I personally think in the context it's best not to cobble something together, although from one point of view it may render a more personal message, from a linguistic point of view it may not be understood as such.  


> One suggestion :  Solas na bhflaitheas uirthi  = _The light of Heaven on her  _



taken from the following website :*Source* : on-line

By the way, do make sure the inscriptions takes accents in to account :  ( á, ó, ú, é, í )

If these more classical Irish grave stone inscriptions don't genuinely suit, then say so.


----------



## Tegs

Thanks for the context - "Beannacht Dé" would be entirely appropriate here. Make sure that you put the accent on the E - if you don't, the whole sentence makes no sense.

Rather than _Oíche mhaith. __Beannacht Dé ort_, I would opt for_ C__odladh sámh agus b__eannacht Dé_. 

That means sleep well and God bless. You can add "ort" at the end of beannacht Dé if you are sure nobody else from the family will be buried in the same plot.
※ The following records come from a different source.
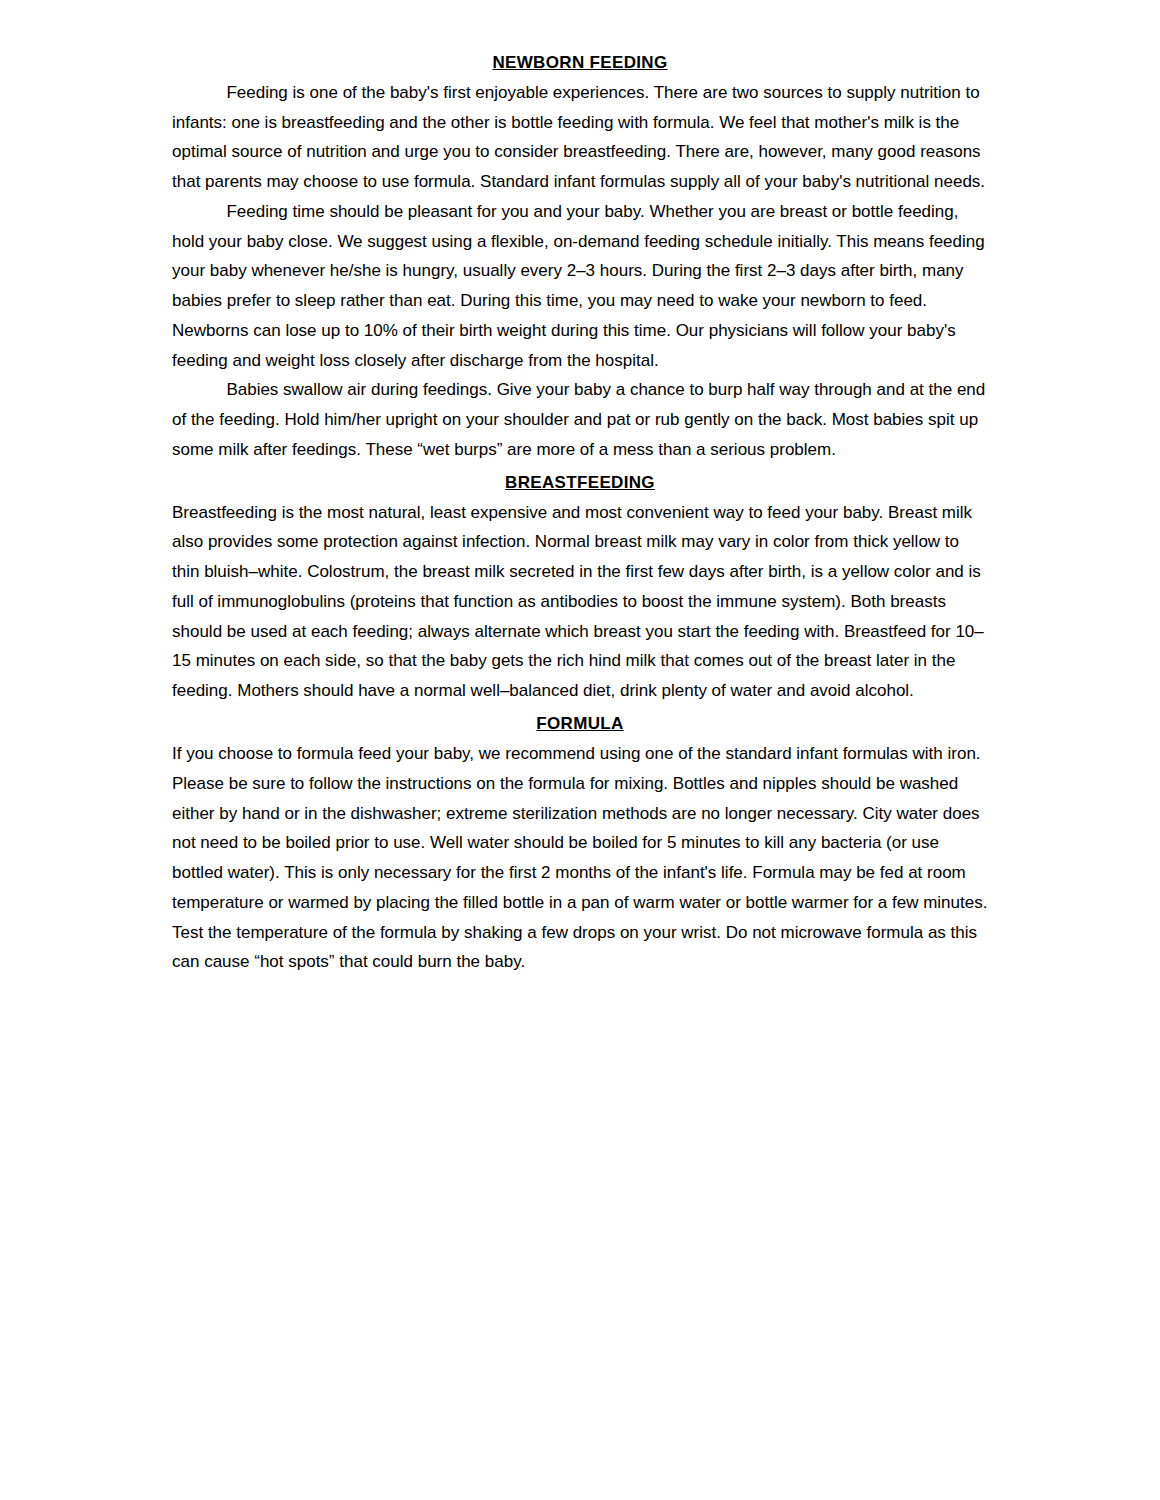NEWBORN FEEDING
Feeding is one of the baby's first enjoyable experiences. There are two sources to supply nutrition to infants: one is breastfeeding and the other is bottle feeding with formula. We feel that mother's milk is the optimal source of nutrition and urge you to consider breastfeeding. There are, however, many good reasons that parents may choose to use formula. Standard infant formulas supply all of your baby's nutritional needs.
Feeding time should be pleasant for you and your baby. Whether you are breast or bottle feeding, hold your baby close. We suggest using a flexible, on-demand feeding schedule initially. This means feeding your baby whenever he/she is hungry, usually every 2–3 hours. During the first 2–3 days after birth, many babies prefer to sleep rather than eat. During this time, you may need to wake your newborn to feed. Newborns can lose up to 10% of their birth weight during this time. Our physicians will follow your baby's feeding and weight loss closely after discharge from the hospital.
Babies swallow air during feedings. Give your baby a chance to burp half way through and at the end of the feeding. Hold him/her upright on your shoulder and pat or rub gently on the back. Most babies spit up some milk after feedings. These “wet burps” are more of a mess than a serious problem.
BREASTFEEDING
Breastfeeding is the most natural, least expensive and most convenient way to feed your baby. Breast milk also provides some protection against infection. Normal breast milk may vary in color from thick yellow to thin bluish–white. Colostrum, the breast milk secreted in the first few days after birth, is a yellow color and is full of immunoglobulins (proteins that function as antibodies to boost the immune system). Both breasts should be used at each feeding; always alternate which breast you start the feeding with. Breastfeed for 10–15 minutes on each side, so that the baby gets the rich hind milk that comes out of the breast later in the feeding. Mothers should have a normal well–balanced diet, drink plenty of water and avoid alcohol.
FORMULA
If you choose to formula feed your baby, we recommend using one of the standard infant formulas with iron. Please be sure to follow the instructions on the formula for mixing. Bottles and nipples should be washed either by hand or in the dishwasher; extreme sterilization methods are no longer necessary. City water does not need to be boiled prior to use. Well water should be boiled for 5 minutes to kill any bacteria (or use bottled water). This is only necessary for the first 2 months of the infant's life. Formula may be fed at room temperature or warmed by placing the filled bottle in a pan of warm water or bottle warmer for a few minutes. Test the temperature of the formula by shaking a few drops on your wrist. Do not microwave formula as this can cause “hot spots” that could burn the baby.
If that isn't the case, don't add "ort" since it refers to one person and will therefore have to be changed if anyone else is buried there at a later date. Without "ort" it means "God bless" for any and all who are buried there.

Definitely don't trust Google translate for gravestones - it is completely wrong. Dia duit as mentioned above, is the way we say "hello" in Irish. It would make no sense at all in your context.
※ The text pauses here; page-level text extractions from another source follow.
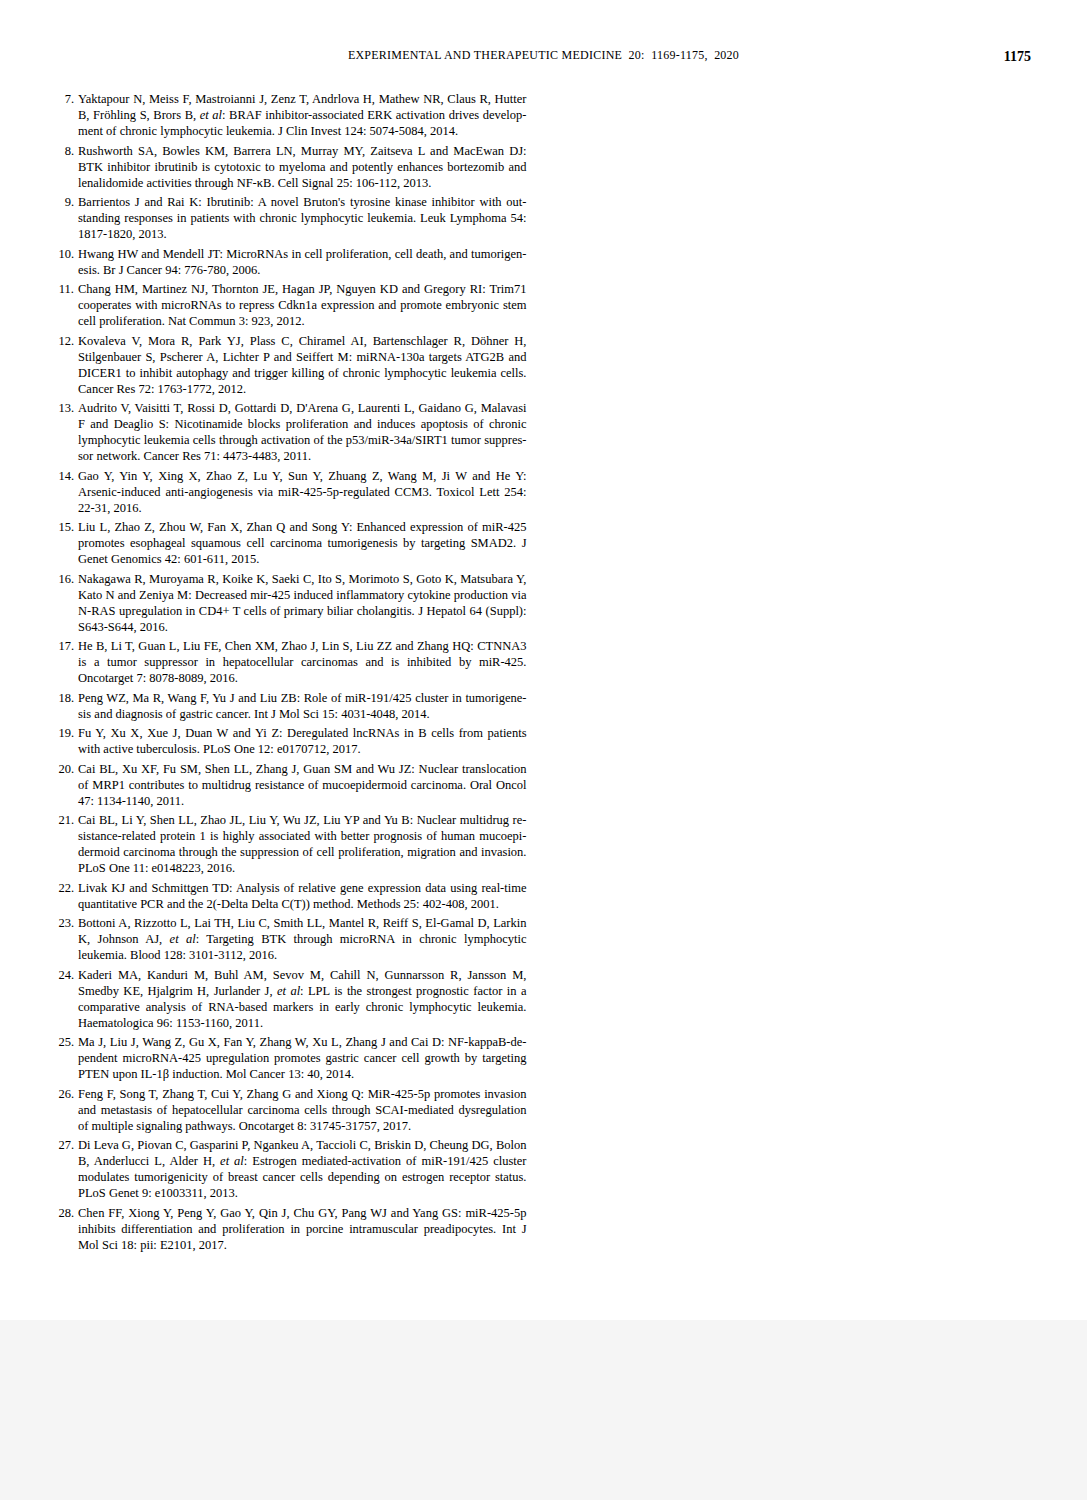EXPERIMENTAL AND THERAPEUTIC MEDICINE 20: 1169-1175, 2020 1175
7. Yaktapour N, Meiss F, Mastroianni J, Zenz T, Andrlova H, Mathew NR, Claus R, Hutter B, Fröhling S, Brors B, et al: BRAF inhibitor-associated ERK activation drives development of chronic lymphocytic leukemia. J Clin Invest 124: 5074-5084, 2014.
8. Rushworth SA, Bowles KM, Barrera LN, Murray MY, Zaitseva L and MacEwan DJ: BTK inhibitor ibrutinib is cytotoxic to myeloma and potently enhances bortezomib and lenalidomide activities through NF-κB. Cell Signal 25: 106-112, 2013.
9. Barrientos J and Rai K: Ibrutinib: A novel Bruton's tyrosine kinase inhibitor with outstanding responses in patients with chronic lymphocytic leukemia. Leuk Lymphoma 54: 1817-1820, 2013.
10. Hwang HW and Mendell JT: MicroRNAs in cell proliferation, cell death, and tumorigenesis. Br J Cancer 94: 776-780, 2006.
11. Chang HM, Martinez NJ, Thornton JE, Hagan JP, Nguyen KD and Gregory RI: Trim71 cooperates with microRNAs to repress Cdkn1a expression and promote embryonic stem cell proliferation. Nat Commun 3: 923, 2012.
12. Kovaleva V, Mora R, Park YJ, Plass C, Chiramel AI, Bartenschlager R, Döhner H, Stilgenbauer S, Pscherer A, Lichter P and Seiffert M: miRNA-130a targets ATG2B and DICER1 to inhibit autophagy and trigger killing of chronic lymphocytic leukemia cells. Cancer Res 72: 1763-1772, 2012.
13. Audrito V, Vaisitti T, Rossi D, Gottardi D, D'Arena G, Laurenti L, Gaidano G, Malavasi F and Deaglio S: Nicotinamide blocks proliferation and induces apoptosis of chronic lymphocytic leukemia cells through activation of the p53/miR-34a/SIRT1 tumor suppressor network. Cancer Res 71: 4473-4483, 2011.
14. Gao Y, Yin Y, Xing X, Zhao Z, Lu Y, Sun Y, Zhuang Z, Wang M, Ji W and He Y: Arsenic-induced anti-angiogenesis via miR-425-5p-regulated CCM3. Toxicol Lett 254: 22-31, 2016.
15. Liu L, Zhao Z, Zhou W, Fan X, Zhan Q and Song Y: Enhanced expression of miR-425 promotes esophageal squamous cell carcinoma tumorigenesis by targeting SMAD2. J Genet Genomics 42: 601-611, 2015.
16. Nakagawa R, Muroyama R, Koike K, Saeki C, Ito S, Morimoto S, Goto K, Matsubara Y, Kato N and Zeniya M: Decreased mir-425 induced inflammatory cytokine production via N-RAS upregulation in CD4+ T cells of primary biliar cholangitis. J Hepatol 64 (Suppl): S643-S644, 2016.
17. He B, Li T, Guan L, Liu FE, Chen XM, Zhao J, Lin S, Liu ZZ and Zhang HQ: CTNNA3 is a tumor suppressor in hepatocellular carcinomas and is inhibited by miR-425. Oncotarget 7: 8078-8089, 2016.
18. Peng WZ, Ma R, Wang F, Yu J and Liu ZB: Role of miR-191/425 cluster in tumorigenesis and diagnosis of gastric cancer. Int J Mol Sci 15: 4031-4048, 2014.
19. Fu Y, Xu X, Xue J, Duan W and Yi Z: Deregulated lncRNAs in B cells from patients with active tuberculosis. PLoS One 12: e0170712, 2017.
20. Cai BL, Xu XF, Fu SM, Shen LL, Zhang J, Guan SM and Wu JZ: Nuclear translocation of MRP1 contributes to multidrug resistance of mucoepidermoid carcinoma. Oral Oncol 47: 1134-1140, 2011.
21. Cai BL, Li Y, Shen LL, Zhao JL, Liu Y, Wu JZ, Liu YP and Yu B: Nuclear multidrug resistance-related protein 1 is highly associated with better prognosis of human mucoepidermoid carcinoma through the suppression of cell proliferation, migration and invasion. PLoS One 11: e0148223, 2016.
22. Livak KJ and Schmittgen TD: Analysis of relative gene expression data using real-time quantitative PCR and the 2(-Delta Delta C(T)) method. Methods 25: 402-408, 2001.
23. Bottoni A, Rizzotto L, Lai TH, Liu C, Smith LL, Mantel R, Reiff S, El-Gamal D, Larkin K, Johnson AJ, et al: Targeting BTK through microRNA in chronic lymphocytic leukemia. Blood 128: 3101-3112, 2016.
24. Kaderi MA, Kanduri M, Buhl AM, Sevov M, Cahill N, Gunnarsson R, Jansson M, Smedby KE, Hjalgrim H, Jurlander J, et al: LPL is the strongest prognostic factor in a comparative analysis of RNA-based markers in early chronic lymphocytic leukemia. Haematologica 96: 1153-1160, 2011.
25. Ma J, Liu J, Wang Z, Gu X, Fan Y, Zhang W, Xu L, Zhang J and Cai D: NF-kappaB-dependent microRNA-425 upregulation promotes gastric cancer cell growth by targeting PTEN upon IL-1β induction. Mol Cancer 13: 40, 2014.
26. Feng F, Song T, Zhang T, Cui Y, Zhang G and Xiong Q: MiR-425-5p promotes invasion and metastasis of hepatocellular carcinoma cells through SCAI-mediated dysregulation of multiple signaling pathways. Oncotarget 8: 31745-31757, 2017.
27. Di Leva G, Piovan C, Gasparini P, Ngankeu A, Taccioli C, Briskin D, Cheung DG, Bolon B, Anderlucci L, Alder H, et al: Estrogen mediated-activation of miR-191/425 cluster modulates tumorigenicity of breast cancer cells depending on estrogen receptor status. PLoS Genet 9: e1003311, 2013.
28. Chen FF, Xiong Y, Peng Y, Gao Y, Qin J, Chu GY, Pang WJ and Yang GS: miR-425-5p inhibits differentiation and proliferation in porcine intramuscular preadipocytes. Int J Mol Sci 18: pii: E2101, 2017.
You could use the more traditional sayings as l'Irlandais said. These include _Ar dheis Dé go raibh a hanam_ (may her soul be on the right hand of God), or_ Suaimhneas síoraí dá hanam _(may her soul have eternal peace) but with these two they refer to one woman only, so again if anyone else is to buried there in future, or is already buried there, I would avoid these. 

Anyway, if you want the personal touch, then you don't need to go with the set phrases and you can just go with _C__odladh sámh agus b__eannacht Dé - _it's your own personal message that way.


----------



## L'irlandais

Tegs said:


> ... go with _Codladh sámh agus beannacht Dé_ - it's your own personal message that way.


Hello again,
I agree with Tegs, that'd be more personal than any suggestion I might dig up on the www :


> _Go dtuga Dia suaimhneas sioraí dí _
> May God give eternal rest to her


which I admit is traditional rather than personal


----------



## ablazza

Thank you very much for your suggestions. I think I'll probably go with _Codladh sámh agus beannacht Dé _which sounds more colloquial and something you might say to a child, because I am trying to say to her what she said to me every night: 'Good night, God bless'. Also, others have suggested this to me too, so it must be quite an ordinary saying, which is what I want. By the way, she was buried in June and we hope to have her grave stone installed by her birthday: 17th March - St Patrick's Day! She was very proud of being born on this special Irish day and quite offended her parents had not christened her 'Patricia' (instead of Hannah). Also, she was Protestant Irish - Church of Ireland, so something too religiously Catholic would not be appropriate._

_


----------



## Tegs

Don't worry - I don't think anything in Irish would sound particularly Catholic, unless it was a blessing involving Mary


----------